Eingangshalle im Hotel
Mein Zimmer
Blick vom Balkon nach rechts
Blick vom Balkon geradeaus
Blick vom Balkon nach links
Mein Mietwagen und das Hotel im Hintergrund
Doch der Reihe nach. Nach dem Erledigen der Formalitäten galt mein Hauptinteresse erst einmal dem Ort, in dem ich wohne. Und St. Paul’s Bay (San Pawl il-Bahar) hat eine schönere Atmosphäre, als ich dachte. Nach anfänglichen Schwierigkeiten, einen ziemlich zentral gelegenen Parkplatz zu finden, parkte ich in einer Gasse am Hang. Von hier aus startete ich meine Erkundung. Und die verwinkelten Gassen, der idyllische Hafen, die Abendatmosphäre, der Geruch nach Salz, Meer und Fisch, alles war ganz nach meinem Geschmack. Es heißt, St. Paul’s Bay sei eher eine Touristenhochburg mit wenig Charme, doch das sehe ich nicht so. Es kommt eben ganz darauf an, wo genau man sich befindet. Eines meiner Ziele war die St.

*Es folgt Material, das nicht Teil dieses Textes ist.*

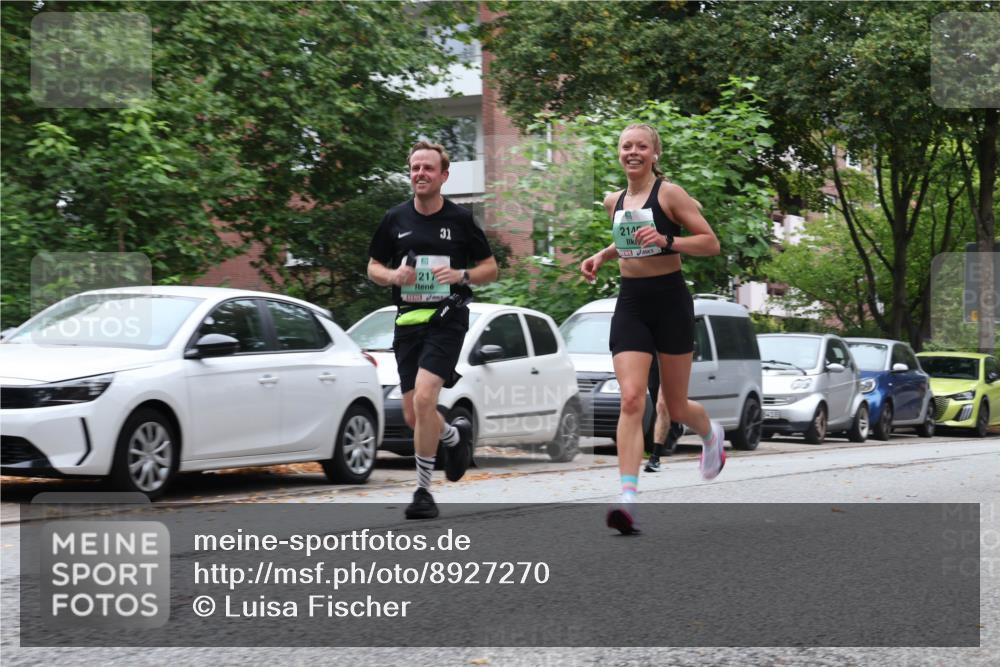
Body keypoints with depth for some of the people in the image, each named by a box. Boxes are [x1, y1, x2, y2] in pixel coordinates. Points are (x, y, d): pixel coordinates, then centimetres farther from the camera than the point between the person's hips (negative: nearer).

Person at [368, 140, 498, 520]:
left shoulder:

Paul’s Shipwreck Church. „Der Legende nach“ soll der Heilige Paulus an Maltas Küste Schiffbruch erlitten haben. Die Kirche war eher unscheinbar und geschlossen. Die Kirche der Madonna der Sorgen sah dafür umso prächtiger aus. Und natürlich schaute ich mir auch den St. Paul’s Bay Tower an, der zwar ebenfalls verschlossen war, aber ganz den Charme dieser arabischen Türme aufweist. Ich machte noch einen kleinen Spaziergang durch einige Gassen in der Nähe des Hafens und fuhr dann nach Qawra, dem Stadtteil, in dem auch mein Hotel ist.

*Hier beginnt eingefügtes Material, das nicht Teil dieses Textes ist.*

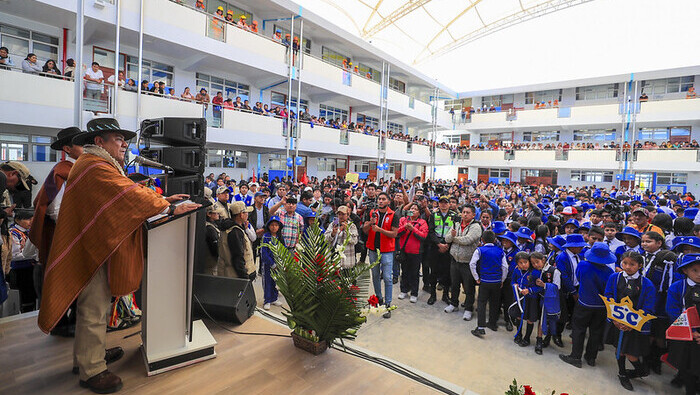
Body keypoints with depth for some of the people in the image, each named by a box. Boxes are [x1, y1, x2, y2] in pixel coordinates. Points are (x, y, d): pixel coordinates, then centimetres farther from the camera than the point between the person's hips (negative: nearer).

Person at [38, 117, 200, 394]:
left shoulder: (102, 165, 15)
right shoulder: (94, 167, -20)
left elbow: (126, 192, 12)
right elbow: (128, 195, -26)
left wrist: (161, 199, 2)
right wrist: (169, 209, -22)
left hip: (97, 247, 11)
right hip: (91, 250, -11)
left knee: (96, 306, 22)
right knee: (94, 311, 1)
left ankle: (89, 353, 38)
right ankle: (91, 371, 16)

Kirche der Madonna der Sorgen - die Gemeindekirche
Der Hl. Paulus
Eine Bar in der Nähe
St. Paul's Bay Tower
Statue von Markiza Anna Bugeja, eine ehemalige Gräfin, Erbauerin der Gemeindekirche
Die Hafenseite von St. Paul's Bay
Der Turm von der anderen Seite
Treiben vor einem Imbiss
Am Hafen
Kleiner Bootshafen
St. Paul's Shipwreck Church
Häuser am Hafen
Villa Preziosi
St. Paul's Shipwreck Church von der anderen Seite
In der Altstadt
Blick hinüber zum vorgelagerten St. Paul Island
Große Beachclubs und –bars sind hier an der Spitze der kleinen Halbinsel ansässig. Und der Qawra Tower, der allerdings inmitten eines abgesperrten Geländes liegt. Hübsche, schroffe Felsen führen hinaus auf das kleine Kap. So – für den ersten Tag sollte das reichen, dachte ich.
Am Kap in Qawra
Qawra Tower
Die Beachclubs in Qawra
Mein Hotel hat sogar einen kleinen Pool, den ich wahrscheinlich niemals nutzen werde, und eine Sonnenterrasse im 6. Stock auf dem Dach. Schaut man sich die (spärliche) Vegetation Maltas an und auch die Charakteristik der Ortschaften mit ihren größtenteils vorhandenen Flachdächern, so ist man eher an den orientalischen Raum, wie ich ihn auch aus Marokko kenne, erinnert, denn an Europa. Fährt man durch das Land mit dem Mietwagen, sieht man sofort, wo man gelandet ist. Mag Malta wohl auf einem unter Wasser liegenden Gebirgszug – der einstmals nicht unter Wasser lag – mit Sizilien verbunden sein, so findet man sich hier doch in einem eher orientalischen Europa wieder, auf dem Araber großen Einfluss nahmen. So ist auch das Maltesische die einzige arabisch orientierte Sprache, für die man römische Buchstaben benutzt. Und doch hat jede Ortschaft anscheinend eine riesige christliche Kirche. Welcome to Malta. Wir hatten heute 27°, die sich aber so anfühlten wie mindestens 33.
Der kleine Hotelpool
Nach dem Abendessen ging ich noch einkaufen, denn man braucht natürlich Mineralwasser für die Erkundungen des nächsten Tages, vielleicht ein paar Bier – hier ist Cisk die vorherrschende Sorte, ein Lager mit 4% Alkohol – und vielleicht auch mal eine schöne Flasche Wein. Ich ging zu Welbee’s Supermarket ein paar Straßen weiter. Hier gibt‘s alles, was man braucht. Für den ersten Tag auf Malta ein sehr ereignisreicher Tag, wie ich finde. Gute Nacht.